HaberTürk yazarı Muharrem Sarıkaya: DEPREMİN yeri küreyi kumaş gibi yırttığı, üzerindeki binaları yerle yeksan ettiği Gaziantep, Kahramanmaraş, Malatya ve dün de Adana ve Hatay’da idim… Depremin vurduğu beş kenti görmüş biri olarak, en büyük yıkımını Hatay’da gerçekleştirdiğini söyleyebilirim. Gördüğüm bir diğer gerçek ise bu denli derin yarasının sarılması o kadar kısa sürede olası görülmediği… Çünkü üzerinden beş gün geçmesine karşın aksaklıklar düzelmiyor, çok daha derine saplanıyor. Bir yaşamın kurtulması için, bir kepçe, bir vinç, bir hilti ve iki kazma-küreğin yeterli olacağı enkazdan söz ediyorum. Günlerce yardım gelmemiş… Şimdi çıkan her bir canlı enkazın altında yaşamını yitirmiş yakınları bulunanlar için “Zamanında müdahale olmadığı için öldüler” yaklaşımına dönüşmüş… Hala devam eden bürokratik direnç ise işin tuzu biberi olmuş, tepkiyi yükseltmiş; herkes burnundan soluyor.
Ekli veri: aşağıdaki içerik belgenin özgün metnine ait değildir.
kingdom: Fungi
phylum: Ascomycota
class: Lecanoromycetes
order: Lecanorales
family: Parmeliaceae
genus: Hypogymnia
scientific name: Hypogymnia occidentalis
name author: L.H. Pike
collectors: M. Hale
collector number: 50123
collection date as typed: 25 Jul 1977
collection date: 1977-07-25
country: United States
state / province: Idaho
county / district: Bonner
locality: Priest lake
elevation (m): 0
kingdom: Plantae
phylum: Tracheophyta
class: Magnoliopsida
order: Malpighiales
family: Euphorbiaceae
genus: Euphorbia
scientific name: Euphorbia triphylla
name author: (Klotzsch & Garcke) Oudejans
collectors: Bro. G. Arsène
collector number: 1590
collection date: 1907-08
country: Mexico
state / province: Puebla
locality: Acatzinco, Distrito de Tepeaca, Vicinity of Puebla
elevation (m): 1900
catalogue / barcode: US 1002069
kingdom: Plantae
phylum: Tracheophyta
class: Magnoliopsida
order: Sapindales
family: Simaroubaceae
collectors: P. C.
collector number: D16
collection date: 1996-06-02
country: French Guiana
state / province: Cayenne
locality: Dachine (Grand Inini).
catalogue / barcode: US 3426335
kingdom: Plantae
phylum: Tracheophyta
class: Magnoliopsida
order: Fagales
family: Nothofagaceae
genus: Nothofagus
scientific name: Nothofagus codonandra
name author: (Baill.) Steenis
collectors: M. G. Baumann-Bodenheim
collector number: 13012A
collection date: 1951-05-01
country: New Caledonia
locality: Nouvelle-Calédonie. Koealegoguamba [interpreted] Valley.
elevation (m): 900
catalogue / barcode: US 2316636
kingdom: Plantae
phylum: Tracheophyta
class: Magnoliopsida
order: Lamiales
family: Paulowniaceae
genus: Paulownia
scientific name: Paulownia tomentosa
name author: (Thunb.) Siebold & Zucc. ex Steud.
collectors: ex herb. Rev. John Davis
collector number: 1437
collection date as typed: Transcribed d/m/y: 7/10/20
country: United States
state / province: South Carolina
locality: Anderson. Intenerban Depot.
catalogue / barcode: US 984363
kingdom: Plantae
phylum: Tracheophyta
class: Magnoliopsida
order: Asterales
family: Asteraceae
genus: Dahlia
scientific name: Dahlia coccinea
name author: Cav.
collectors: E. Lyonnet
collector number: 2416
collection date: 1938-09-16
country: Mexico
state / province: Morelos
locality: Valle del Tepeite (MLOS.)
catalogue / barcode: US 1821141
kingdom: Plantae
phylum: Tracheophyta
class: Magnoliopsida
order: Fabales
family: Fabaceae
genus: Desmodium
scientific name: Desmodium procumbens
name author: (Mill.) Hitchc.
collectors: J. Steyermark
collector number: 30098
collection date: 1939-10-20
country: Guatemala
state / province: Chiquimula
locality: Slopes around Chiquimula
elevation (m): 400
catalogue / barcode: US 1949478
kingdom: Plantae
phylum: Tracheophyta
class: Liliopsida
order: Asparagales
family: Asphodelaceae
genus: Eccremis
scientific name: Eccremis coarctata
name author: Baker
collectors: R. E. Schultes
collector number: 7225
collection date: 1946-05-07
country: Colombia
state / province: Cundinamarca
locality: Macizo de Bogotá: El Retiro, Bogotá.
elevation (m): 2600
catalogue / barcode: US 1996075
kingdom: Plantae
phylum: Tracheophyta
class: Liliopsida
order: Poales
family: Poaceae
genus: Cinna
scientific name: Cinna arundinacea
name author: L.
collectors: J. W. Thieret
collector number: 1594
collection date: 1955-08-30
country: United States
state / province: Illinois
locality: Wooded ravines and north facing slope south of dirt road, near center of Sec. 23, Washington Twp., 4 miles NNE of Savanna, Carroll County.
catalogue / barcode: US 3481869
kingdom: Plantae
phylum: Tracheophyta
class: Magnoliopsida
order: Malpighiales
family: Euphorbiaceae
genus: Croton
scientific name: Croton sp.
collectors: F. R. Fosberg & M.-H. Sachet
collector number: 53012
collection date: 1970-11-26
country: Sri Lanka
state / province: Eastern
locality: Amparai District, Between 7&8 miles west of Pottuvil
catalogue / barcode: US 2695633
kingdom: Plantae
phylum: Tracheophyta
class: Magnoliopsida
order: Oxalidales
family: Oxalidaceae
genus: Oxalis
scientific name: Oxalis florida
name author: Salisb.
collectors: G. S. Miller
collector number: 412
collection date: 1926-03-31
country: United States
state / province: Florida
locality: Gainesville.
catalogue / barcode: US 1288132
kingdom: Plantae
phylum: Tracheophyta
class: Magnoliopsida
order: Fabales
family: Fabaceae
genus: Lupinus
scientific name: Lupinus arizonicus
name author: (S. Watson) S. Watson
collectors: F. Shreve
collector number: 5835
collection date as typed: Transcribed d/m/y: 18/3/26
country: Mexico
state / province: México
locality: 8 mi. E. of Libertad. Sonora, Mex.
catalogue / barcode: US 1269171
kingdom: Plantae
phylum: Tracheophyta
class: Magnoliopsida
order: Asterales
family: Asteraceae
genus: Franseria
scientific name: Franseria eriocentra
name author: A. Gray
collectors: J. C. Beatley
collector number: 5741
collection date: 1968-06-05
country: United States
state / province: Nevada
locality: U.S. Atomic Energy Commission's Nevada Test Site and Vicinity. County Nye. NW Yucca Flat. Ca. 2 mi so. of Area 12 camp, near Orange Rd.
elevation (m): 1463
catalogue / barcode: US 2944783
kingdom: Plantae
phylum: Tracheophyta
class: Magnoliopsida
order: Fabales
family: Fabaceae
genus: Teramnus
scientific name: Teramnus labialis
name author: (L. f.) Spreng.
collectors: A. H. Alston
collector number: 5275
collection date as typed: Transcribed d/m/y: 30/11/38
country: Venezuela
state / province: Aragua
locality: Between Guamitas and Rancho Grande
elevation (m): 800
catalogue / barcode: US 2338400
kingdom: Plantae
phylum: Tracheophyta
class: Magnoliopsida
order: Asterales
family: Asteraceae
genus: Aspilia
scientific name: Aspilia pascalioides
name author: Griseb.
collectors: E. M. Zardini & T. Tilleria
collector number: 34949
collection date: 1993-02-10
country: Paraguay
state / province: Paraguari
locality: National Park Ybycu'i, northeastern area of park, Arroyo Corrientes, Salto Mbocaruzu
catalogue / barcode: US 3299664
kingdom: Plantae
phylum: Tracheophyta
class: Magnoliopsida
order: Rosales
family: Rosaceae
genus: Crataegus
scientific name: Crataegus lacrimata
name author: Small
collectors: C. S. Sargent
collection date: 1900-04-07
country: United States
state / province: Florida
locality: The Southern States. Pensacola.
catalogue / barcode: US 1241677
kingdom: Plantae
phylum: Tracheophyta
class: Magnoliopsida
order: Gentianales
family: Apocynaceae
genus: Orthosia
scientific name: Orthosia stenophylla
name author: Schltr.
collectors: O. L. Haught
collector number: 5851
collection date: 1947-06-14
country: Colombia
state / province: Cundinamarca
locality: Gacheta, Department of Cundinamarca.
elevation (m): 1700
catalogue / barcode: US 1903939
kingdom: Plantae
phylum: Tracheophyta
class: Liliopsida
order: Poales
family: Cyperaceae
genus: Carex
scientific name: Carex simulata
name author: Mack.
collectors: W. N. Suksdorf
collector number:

Birgün yazarı Merdan Yanardağ: AKP iktidarı ülkeyi yönettiği 20 yıl boyunca, doğal afetlere karşı önlem almak yerine, esas olarak Cumhuriyet’i ve insanlığın ilerici kazanımlarını yıkmak ve tasfiye etmek için çalıştı. Sorun budur. İslamcı hareket için önemli olan da budur. Bütün amaç, kutsal davanın gereklerini yerine getirmektir. Bu nedenle Türkiye, bir Ortaçağ arızasıyla, inanç /tanrı merkezli bir bilgi anlayışı ile mücadele ediyor. Bu deprem felaketi, zaten bütün iktidar dinamiklerini ve ülkeyi yönetme yeteneğini yitiren AKP iktidarını yolun sonuna getirmiş görünüyor. Ancak, Erdoğan yönetimi, tıpkı Gezi Direnişi’nde yaptığı gibi, karşı bir siyasi hamle ile krizi lehine çevirmeye çalışacak. Diğer bir ifadeyle Erdoğan yönetimi iktidarını sürdürmek, önümüzdeki seçimi almak için elinden geleni yapacaktır. İslamcı iktidara, bir kez daha bu fırsat verilmemelidir. Özellikle, “siyaset yapmanın zamanı değil” gibi, apolitik, siyaseten aptalca ve esas olarak iktidara çalışan bir anlayış, toplumun ve kamuoyunun zihninden çıkarılmalıdır.

Birgün yazarı Timur Soykan: ‘Şimdi siyaset zamanı değil’ diyorlar. Oysa onların siyaseti ülkeyi bir enkaza dönüştürdü. 17 Ağustos 1999’dan sonra toplanan 38,4 milyar dolar deprem vergisiyle duble yollar, mega projeler yaptılar. Müteahhitlerini zengin ettiler. ‘Yol yaptık’ diye oy toplarken kısa vadeli siyasi çıkarın ve rantın keyfini sürdüler. Bunları söyleyince bağırıyorlar: “Şimdi siyaset zamanı değil.” Bilim insanlarının, meslek odalarının uyarılarına rağmen fay hatlarının üzerine otoyollar, havalimanları yaptılar. Depremden etkilenecek arazileri imara açtılar. Hatay’da kurutulan Amik Gölü’nün üzerine havalimanını yaparken buna karşı çıkanları ‘Terörist’ ilan ettiler. İmar aflarıyla oy topladılar. Bunları anlatınca bağırıyorlar: “Şimdi siyaset zamanı değil.”